One way to acquire data for your research or personal data projects is to download data, known as scraping, directly from websites. There are many ways to go about solving a problem of getting data from a website. Some non-technical methods are available but today, we are going to use the Python programming language to scrape some data from a website data table.
In this brief tutorial, we will get tabular data from Wikipedia. We will use the popular Python libraries Pandas and Requests.
First, we need to install the libraries.
pip install pandas pip install requests
Next, we start coding. Import or call the libraries we are going to use.
import pandas as pd import requests
webpage = 'https://en.wikipedia.org/wiki/List_of_largest_manufacturing_companies_by_revenue'
page = requests.get(webpage) manufacturing_data = pd.read_html(page.text)

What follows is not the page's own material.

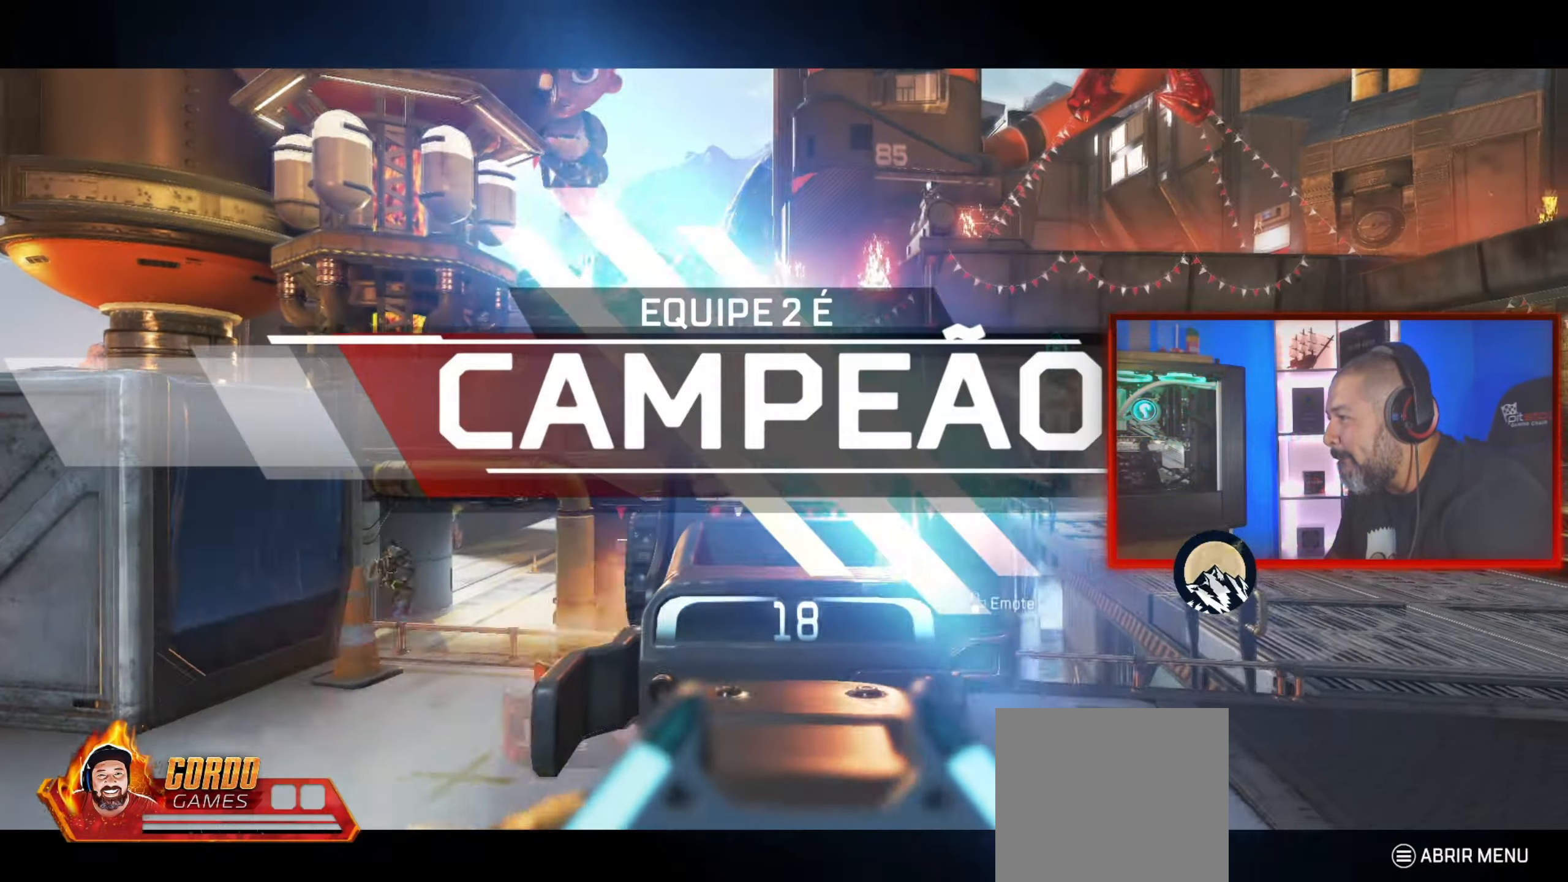
Gameplay with a controller (PlayStation layout); each line is a JSON object with the inputs held at the frame after it (dt_ms = milliseconds from this image to that frame). "button_events" lists button changes between this image and that frame as [ms after this image, input, new state], when the widget could be followed in between (sticks are given only as held states).
{"dt_ms": 1000, "buttons": [], "left_stick": "up", "right_stick": "down-right", "button_events": [[300, "L2", "up"], [300, "R2", "up"], [417, "R1", "down"], [500, "R1", "up"]]}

first_table = manufacturing_data[0]
print(first_table[0:15])
# specify your folder location data_folder = 'C:/Users/Name/Folder_Location'
first_table.to_csv('{}/manufacturing.csv'.format(data_folder), index=False)
Now, we have downloaded our scraped data into a CSV spreadsheet. We have completed our mission starting with scraping a table online and finishing with the downloaded CSV data.
One thing you will want to consider before web scraping is whether the site (or information) you are scraping has any copyrighted content or other issues that may be against the terms and conditions of the site.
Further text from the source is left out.